Data for this exercise »
[Start of section]
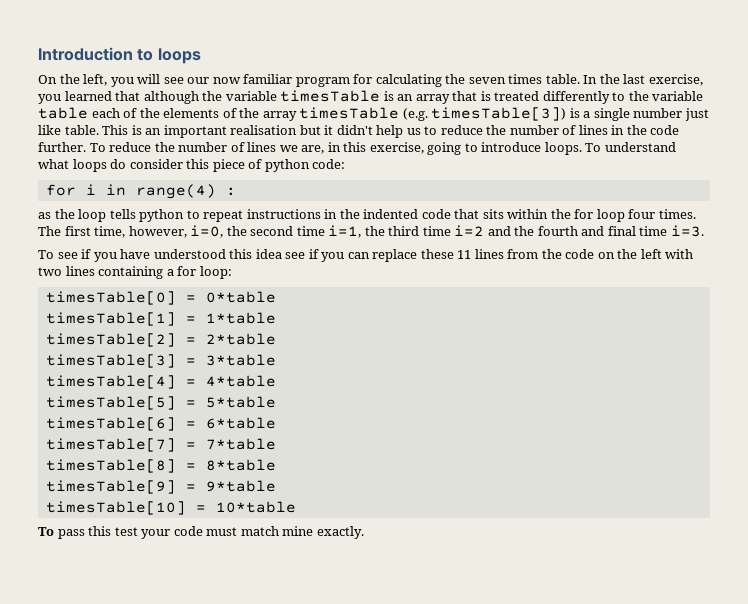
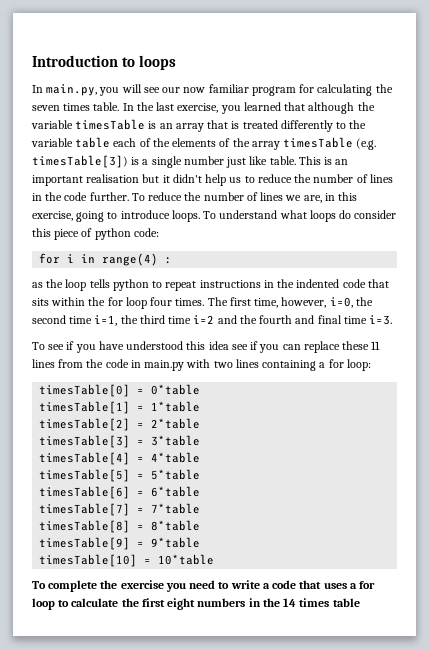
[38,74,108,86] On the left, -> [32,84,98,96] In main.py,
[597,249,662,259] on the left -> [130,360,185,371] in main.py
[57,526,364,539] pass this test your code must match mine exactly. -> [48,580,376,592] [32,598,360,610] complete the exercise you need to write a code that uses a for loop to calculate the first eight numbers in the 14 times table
[End of section]
[Start of section]
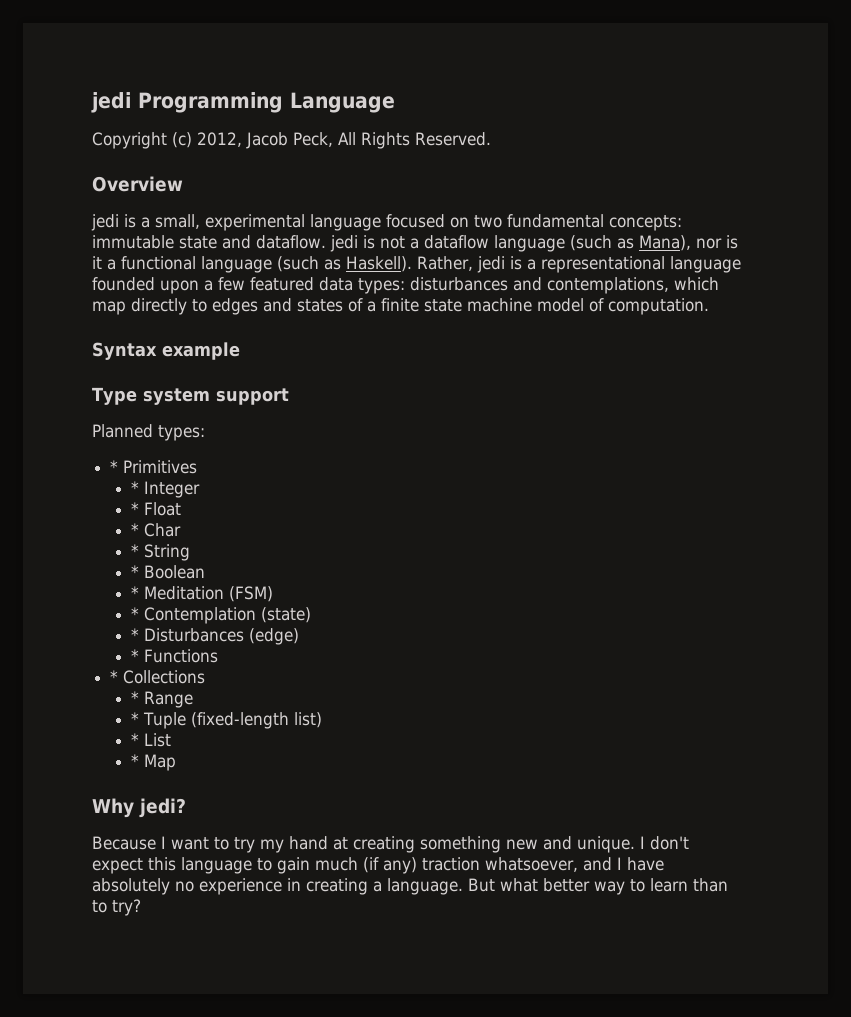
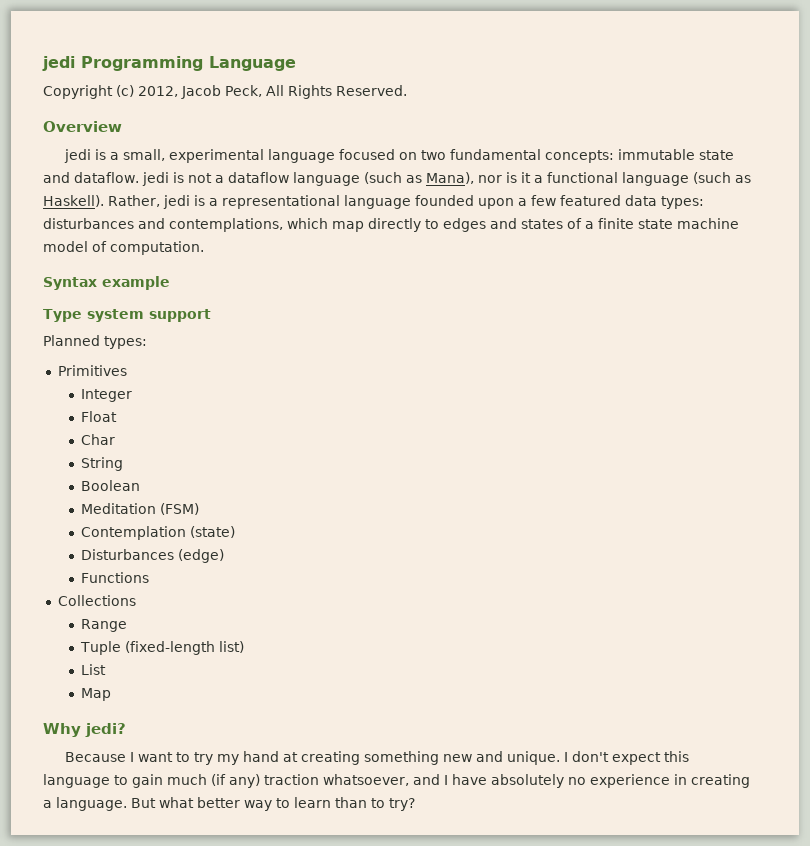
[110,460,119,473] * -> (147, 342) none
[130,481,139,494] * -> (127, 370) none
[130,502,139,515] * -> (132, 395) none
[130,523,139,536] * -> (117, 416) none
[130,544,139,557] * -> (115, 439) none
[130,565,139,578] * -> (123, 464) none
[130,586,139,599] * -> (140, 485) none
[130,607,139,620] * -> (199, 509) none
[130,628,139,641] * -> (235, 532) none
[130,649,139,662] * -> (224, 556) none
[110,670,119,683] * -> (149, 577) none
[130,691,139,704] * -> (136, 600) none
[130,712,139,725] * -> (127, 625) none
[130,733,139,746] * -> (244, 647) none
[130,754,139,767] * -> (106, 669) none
[End of section]
With the line holding "[597,249,662,259] on the" as the first and the line holding "[57,526,364,539] pass this" as the last, set down that range of the entries above exactly, and nothing else.

Exercise response »
[597,249,662,259] on the left -> [130,360,185,371] in main.py
[57,526,364,539] pass this test your code must match mine exactly. -> [48,580,376,592] [32,598,360,610] complete the exercise you need to write a code that uses a for loop to calculate the first eight numbers in the 14 times table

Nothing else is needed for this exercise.